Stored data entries

____

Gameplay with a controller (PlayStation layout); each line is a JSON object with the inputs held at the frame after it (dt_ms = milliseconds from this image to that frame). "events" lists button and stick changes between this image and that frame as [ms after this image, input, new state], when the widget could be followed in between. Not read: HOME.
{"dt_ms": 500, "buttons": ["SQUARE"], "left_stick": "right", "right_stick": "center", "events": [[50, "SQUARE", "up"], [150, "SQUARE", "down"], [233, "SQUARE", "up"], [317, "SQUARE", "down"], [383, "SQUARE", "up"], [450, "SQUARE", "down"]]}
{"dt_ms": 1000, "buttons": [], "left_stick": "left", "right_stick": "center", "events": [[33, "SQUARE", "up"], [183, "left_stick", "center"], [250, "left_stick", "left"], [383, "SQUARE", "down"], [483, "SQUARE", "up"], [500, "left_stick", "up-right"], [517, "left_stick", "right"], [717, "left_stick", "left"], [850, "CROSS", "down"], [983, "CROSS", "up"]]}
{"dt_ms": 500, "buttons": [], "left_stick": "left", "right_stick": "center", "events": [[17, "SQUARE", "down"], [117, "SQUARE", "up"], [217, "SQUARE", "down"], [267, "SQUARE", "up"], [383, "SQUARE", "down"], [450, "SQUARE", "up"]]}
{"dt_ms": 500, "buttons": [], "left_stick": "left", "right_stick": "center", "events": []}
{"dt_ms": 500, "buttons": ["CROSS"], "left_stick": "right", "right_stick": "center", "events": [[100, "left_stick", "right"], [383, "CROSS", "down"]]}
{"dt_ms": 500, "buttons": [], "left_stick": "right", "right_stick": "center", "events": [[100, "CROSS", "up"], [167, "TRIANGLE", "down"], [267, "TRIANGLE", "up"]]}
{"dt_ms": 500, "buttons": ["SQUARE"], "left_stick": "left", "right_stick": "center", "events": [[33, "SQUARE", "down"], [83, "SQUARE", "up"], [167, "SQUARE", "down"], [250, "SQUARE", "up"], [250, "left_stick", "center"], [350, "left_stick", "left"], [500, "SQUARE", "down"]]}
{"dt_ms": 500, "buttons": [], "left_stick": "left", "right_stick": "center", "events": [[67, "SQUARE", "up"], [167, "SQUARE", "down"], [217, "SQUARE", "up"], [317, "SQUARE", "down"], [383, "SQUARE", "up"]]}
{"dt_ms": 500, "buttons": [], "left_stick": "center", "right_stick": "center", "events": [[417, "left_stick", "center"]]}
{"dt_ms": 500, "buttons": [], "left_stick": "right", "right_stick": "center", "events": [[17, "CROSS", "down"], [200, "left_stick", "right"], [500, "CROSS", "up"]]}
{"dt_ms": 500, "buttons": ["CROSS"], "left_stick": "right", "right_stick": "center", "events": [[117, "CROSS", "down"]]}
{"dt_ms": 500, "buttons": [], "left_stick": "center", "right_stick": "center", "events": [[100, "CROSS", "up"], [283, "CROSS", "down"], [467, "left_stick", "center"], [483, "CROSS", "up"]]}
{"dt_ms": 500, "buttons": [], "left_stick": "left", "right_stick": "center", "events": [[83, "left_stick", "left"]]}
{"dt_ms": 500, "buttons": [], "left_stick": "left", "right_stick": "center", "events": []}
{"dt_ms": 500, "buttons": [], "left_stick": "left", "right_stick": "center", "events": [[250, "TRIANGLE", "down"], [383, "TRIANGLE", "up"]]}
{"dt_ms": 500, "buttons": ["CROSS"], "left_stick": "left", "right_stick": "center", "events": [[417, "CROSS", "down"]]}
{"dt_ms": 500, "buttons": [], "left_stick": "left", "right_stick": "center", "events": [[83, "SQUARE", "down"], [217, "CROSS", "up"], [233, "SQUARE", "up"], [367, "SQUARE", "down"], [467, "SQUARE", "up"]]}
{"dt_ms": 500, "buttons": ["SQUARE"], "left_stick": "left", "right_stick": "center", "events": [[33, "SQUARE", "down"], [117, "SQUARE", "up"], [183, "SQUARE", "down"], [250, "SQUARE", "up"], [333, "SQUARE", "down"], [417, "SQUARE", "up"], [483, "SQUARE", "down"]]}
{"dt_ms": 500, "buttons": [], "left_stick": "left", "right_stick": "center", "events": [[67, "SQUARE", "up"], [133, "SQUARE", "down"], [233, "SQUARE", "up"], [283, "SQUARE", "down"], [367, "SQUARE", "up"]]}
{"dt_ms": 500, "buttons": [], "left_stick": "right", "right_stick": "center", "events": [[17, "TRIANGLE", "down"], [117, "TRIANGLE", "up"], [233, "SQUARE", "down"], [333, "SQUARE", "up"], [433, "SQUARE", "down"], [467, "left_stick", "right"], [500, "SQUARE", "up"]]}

____

Exercise brief
Examine the records and pull out every line where the string "TRIANGLE" occurs.

Solution for this problem
{"dt_ms": 500, "buttons": [], "left_stick": "right", "right_stick": "center", "events": [[100, "CROSS", "up"], [167, "TRIANGLE", "down"], [267, "TRIANGLE", "up"]]}
{"dt_ms": 500, "buttons": [], "left_stick": "left", "right_stick": "center", "events": [[250, "TRIANGLE", "down"], [383, "TRIANGLE", "up"]]}
{"dt_ms": 500, "buttons": [], "left_stick": "right", "right_stick": "center", "events": [[17, "TRIANGLE", "down"], [117, "TRIANGLE", "up"], [233, "SQUARE", "down"], [333, "SQUARE", "up"], [433, "SQUARE", "down"], [467, "left_stick", "right"], [500, "SQUARE", "up"]]}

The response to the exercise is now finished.